I usually work with full diagonalisation of Hermitian matrices. After some research I realised that there are two options to retrieve the eigenvalues and eigenvectors of such a matrix.
LinearAlgebra.LAPACK.syev!()
and eigen!()
. From the source code of eigen!()
it seems that it is calling a general eigensolver routine called ggevx()
.
The LinearAlgebra.LAPACK.syev!()
routine required some digging into the source code to figure out that it is also intended for Hermitian matrices (docs.julialang.org only talks about symmetric matrices).
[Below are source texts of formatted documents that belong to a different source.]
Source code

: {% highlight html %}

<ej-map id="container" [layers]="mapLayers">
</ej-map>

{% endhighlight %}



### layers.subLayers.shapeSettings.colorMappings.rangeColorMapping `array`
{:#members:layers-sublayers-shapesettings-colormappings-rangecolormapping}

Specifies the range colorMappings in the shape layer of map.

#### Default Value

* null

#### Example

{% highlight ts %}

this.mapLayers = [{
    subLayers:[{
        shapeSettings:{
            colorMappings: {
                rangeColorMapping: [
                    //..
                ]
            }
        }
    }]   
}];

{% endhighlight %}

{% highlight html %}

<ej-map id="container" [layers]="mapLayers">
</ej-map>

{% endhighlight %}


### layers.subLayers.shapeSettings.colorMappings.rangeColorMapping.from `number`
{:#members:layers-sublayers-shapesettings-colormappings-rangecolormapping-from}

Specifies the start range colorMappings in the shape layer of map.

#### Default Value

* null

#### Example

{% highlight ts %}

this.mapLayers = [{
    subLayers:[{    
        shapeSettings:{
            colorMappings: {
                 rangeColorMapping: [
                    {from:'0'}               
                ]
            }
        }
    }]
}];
I realised that it is calling specialised Hermitian routines in LAPACK.
Now after building up a 2000x2000 Hermitian matrix I called both routines the following way and timed their peformance:
H = weyl(10, 10, 10)
Ht = deepcopy(H)
@time eigsys = LAPACK.syev!('V', 'U', H)
@time eigsyst = eigen!(Hermitian(Ht))
To my surprise the eigen!
routine is quite a bit faster:
8.998029 seconds (6 allocations: 1.068 MiB)
6.128692 seconds (16 allocations: 123.658 MiB, 1.71% gc time)
To me this is quite counterintuitive behaviour. I would have guessed that the specialised routines should work faster.